_Görev Yönergesi_
Okuma metnindeki "sert tepki" ifadesini "güçlü tepki" olarak değiştirin ve "Trafik kazasında ölen" sözlerinden aşağıya, "sert tepki geldi." sözlerine kadar her şeyi bu değişiklikle yeniden yazın.

_Okuma Metni_
================================
SON DAKİKA
SON DEPREMLER

"Tam Bir Vicdansızlık"

0
Güncellendi - 2015-12-27 15:17:45
A- A+ PAYLAŞ

Trafik kazasında ölen oğlu Emir Hilmioğlu'nun cenazesine katılabilmesi için izin verilen Ergenekon tutuklusu, İnönü Üniversitesi eski rektörü Prof.Dr. Fatih Hilmioğlu'na, izin süresi içerisinde "kaçma şüphesi olduğu gerekçesiyle" evinde gecelemesine izin verilmemesine CHP Genel Başkanı Kemal Kılıçdaroğlu'ndan sert tepki geldi.

Silivri Cezaevi'nden Ankara'ya Pazar akşamı getirilen Hilmioğlu, evinde bir saat kaldıktan sonra geceyi geçirmek üzere Sincan Cezaevi'ne götürülmüş, yine Pazartesi gecesini de cezaevinde geçirmişti.
================================
_Kayıtlı Veriler_
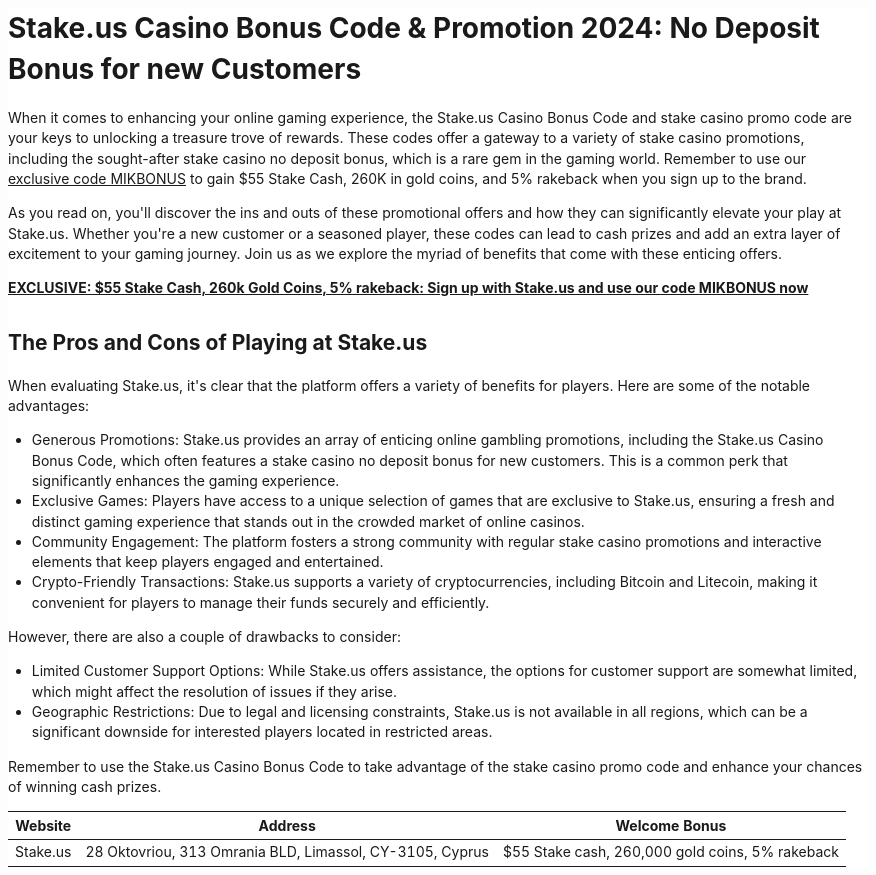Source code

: <h1>Stake.us Casino Bonus Code & Promotion 2024: No Deposit Bonus for new Customers</h1>

When it comes to enhancing your online gaming experience, the Stake.us Casino Bonus Code and stake casino promo code are your keys to unlocking a treasure trove of rewards. These codes offer a gateway to a variety of stake casino promotions, including the sought-after stake casino no deposit bonus, which is a rare gem in the gaming world. Remember to use our <a href="https://track.issnit.com/goto/Stake_us?pa=github.com&pb=Stake.us_Casino_Bonus_Code_&_Promotion_2024:_No_Deposit_Bonus_for_new_Customers">exclusive code MIKBONUS</a> to gain $55 Stake Cash, 260K in gold coins, and 5% rakeback when you sign up to the brand. 

As you read on, you'll discover the ins and outs of these promotional offers and how they can significantly elevate your play at Stake.us. Whether you're a new customer or a seasoned player, these codes can lead to cash prizes and add an extra layer of excitement to your gaming journey. Join us as we explore the myriad of benefits that come with these enticing offers.

<a href="https://track.issnit.com/goto/Stake_us?pa=github.com&pb=Stake.us_Casino_Bonus_Code_&_Promotion_2024:_No_Deposit_Bonus_for_new_Customers"><b>EXCLUSIVE: $55 Stake Cash, 260k Gold Coins, 5% rakeback: Sign up with Stake.us and use our code MIKBONUS now</b></a>

<h2>The Pros and Cons of Playing at Stake.us</h2>
When evaluating Stake.us, it's clear that the platform offers a variety of benefits for players. Here are some of the notable advantages:

<ul>
<li>Generous Promotions: Stake.us provides an array of enticing online gambling promotions, including the Stake.us Casino Bonus Code, which often features a stake casino no deposit bonus for new customers. This is a common perk that significantly enhances the gaming experience.</li>
<li>Exclusive Games: Players have access to a unique selection of games that are exclusive to Stake.us, ensuring a fresh and distinct gaming experience that stands out in the crowded market of online casinos.</li>
<li>Community Engagement: The platform fosters a strong community with regular stake casino promotions and interactive elements that keep players engaged and entertained.</li>
<li>Crypto-Friendly Transactions: Stake.us supports a variety of cryptocurrencies, including Bitcoin and Litecoin, making it convenient for players to manage their funds securely and efficiently.</li>
</ul>
However, there are also a couple of drawbacks to consider:
<ul>
<li>Limited Customer Support Options: While Stake.us offers assistance, the options for customer support are somewhat limited, which might affect the resolution of issues if they arise.</li>
<li>Geographic Restrictions: Due to legal and licensing constraints, Stake.us is not available in all regions, which can be a significant downside for interested players located in restricted areas.</li>
</ul>
Remember to use the Stake.us Casino Bonus Code to take advantage of the stake casino promo code and enhance your chances of winning cash prizes.
<p>
<table class="tg"><thead>
  <tr>
    <th class="tg-0pky">Website</th>
    <th class="tg-0lax">Address</th>
    <th class="tg-0lax">Welcome Bonus</th>
  </tr></thead>
<tbody>
  <tr>
    <td class="tg-0lax">Stake.us</td>
    <td class="tg-0lax">28 Oktovriou, 313 Omrania BLD, Limassol, CY-3105, Cyprus </td>
    <td class="tg-0lax">$55 Stake cash, 260,000 gold coins, 5% rakeback</td>
  </tr>
</tbody>
</table>
</p>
================================
_Yanıt Bölümü_
Trafik kazasında ölen oğlu Emir Hilmioğlu'nun cenazesine katılabilmesi için izin verilen Ergenekon tutuklusu, İnönü Üniversitesi eski rektörü Prof.Dr. Fatih Hilmioğlu'na, izin süresi içerisinde "kaçma şüphesi olduğu gerekçesiyle" evinde gecelemesine izin verilmemesine CHP Genel Başkanı Kemal Kılıçdaroğlu'ndan güçlü tepki geldi.